Das Büchlein von dem alten Haudegen will mich gar nicht loslassen. Ich füge es jetzt in den ehrenfesten Folianten ein. Wie traurig klingt die Mär von den krüppelhaften Lages! In unserer deutschen Sippe ist kein Fehl, noch äußerer Tadel. Kraftvoll recken wir unsere Glieder jedem neuen Tage entgegen, und ich will jeden Morgen aufs neue dafür danken. –

Ich habe mich immer gescheut, das Gebrechen des Ritters Lage eingehender zu beschauen. Den verkürzten Arm, die kraftlose Hand, den schwer nachschleppenden Fuß …

Meinte immer, er müsse den Blick fühlen wie eine bohrende Nadel und mein frauenhaftes Mitleid wie eine Kränkung. Aber die Gebrechen bedeuteten mir nichts Schweres. Erst jenes Büchlein brachte mir schweres Nachsinnen, macht mich unfrei und schafft mir Wirrnis …

Doch meine ich, wo so viel starke Geistigkeit spricht, da ist die Hülle des Körpers nur ein Schatten, der ohnedies von seines Herzens Glanz durchleuchtet wird.

Ob dem Ritter Lage die Kette, die ihm mit dem irren Weib angeschmiedet war, nicht lastender dünkte, als der eigene körperliche Schaden? Aber vielleicht denkt darüber ein Mann anders, als ein Weib. Er will immer sieghaft dastehen. Die Frau will nur lieben. Liebt auch Gebrechen, Narben und Wunden … Meint gar, sie heilen zu können, was Jahrzehnten nicht gelang. Nur durch die Liebe, die nach den Worten des Heilandes Berge versetzt. –

Ei, Brigitte, wie würde Ritter Lage spotten, wenn er deine Philosophie lesen könnte! Wie würde es gelbe Büttenpapiere regnen! Oh, daß ich sie jetzt hätte! Oder erwarten könnte! Daß ich so gar nichts von ihm höre! –

Aber Eva weiß von ihm, – ich vermag jetzt auch von ihrem verschlossenen Antlitz zu lesen.
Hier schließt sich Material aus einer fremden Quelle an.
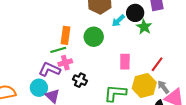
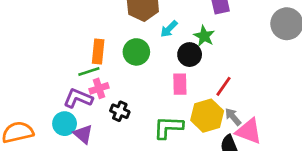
black circle: (135, 13) -> (190, 55), moved

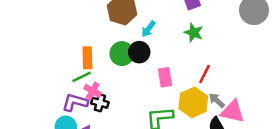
green star: (204, 36) -> (194, 33), moved
black circle: (190, 55) -> (139, 52), moved
pink cross: (99, 88) -> (93, 91), turned -35
black cross: (120, 111) -> (100, 103), moved

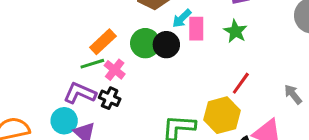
orange rectangle: (87, 58) -> (103, 42), turned 40
pink rectangle: (165, 77) -> (196, 29), moved
pink cross: (93, 91) -> (115, 70), moved
gray arrow: (217, 100) -> (293, 94), moved

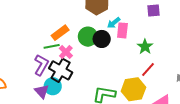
green star: (235, 31) -> (145, 47), moved
purple L-shape: (80, 93) -> (41, 65), turned 90
black cross: (110, 98) -> (61, 70), size x1.6
cyan circle: (64, 121) -> (53, 86), moved

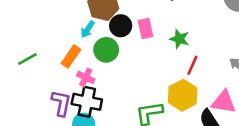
cyan arrow: (114, 23) -> (88, 29), moved
black circle: (102, 39) -> (121, 26), moved
green line: (52, 46) -> (27, 59), moved

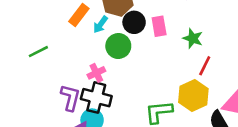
orange rectangle: (71, 56) -> (79, 15), moved
pink cross: (86, 77) -> (96, 73), turned 36

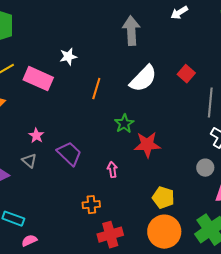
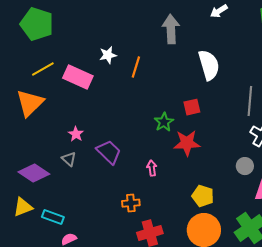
red square: (186, 74) -> (192, 107), moved, turned 36
white semicircle: (143, 79) -> (209, 65), moved, turned -60
orange line: (96, 89) -> (136, 67), moved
Hie und da steht und geht sie sinnend und schaut mich an, lange und immer schweigend. Dann kommen Tage, wo sie im Hause rumort, unwirsch zu jedem ist und nur mich mit einer Weichheit behandelt, als täten mir alle übrigen das gebrannte Herzeleid an. Dann wieder strahlt jedes Runzelchen ihres alten Gesichtes, sie spricht mit sich selbst und stößt merkwürdige Töne aus, die halb Schluchzen, halb Lachen sind. Und dann flieht sie vor mir, wohl aus Angst, sie könnte in ihrer inneren Freude herausplaudern, was mir verborgen sein soll. Dieses Erratenmüssen ist für mich anregend und anstrengend zugleich, – oft kommt eine müde Traurigkeit über mich. –

Meine Spaziergänge in die Heide sind freudlos.

Die braunen Dolden atmen Schwermut. Die Wacholder stehen stachlig und herb als strenge Wächter am Heiderand, und die Ginsterbüsche sind kahle Sträuche, die ihre schmalen, mageren Ärmchen strecken, wie Kinder, die um Brot betteln.

Auch ich strecke meine Hände. Auch ich bin in Not. Meine Seele dürstet und hungert nach Sonne. Ritter Lage, hörst du mich?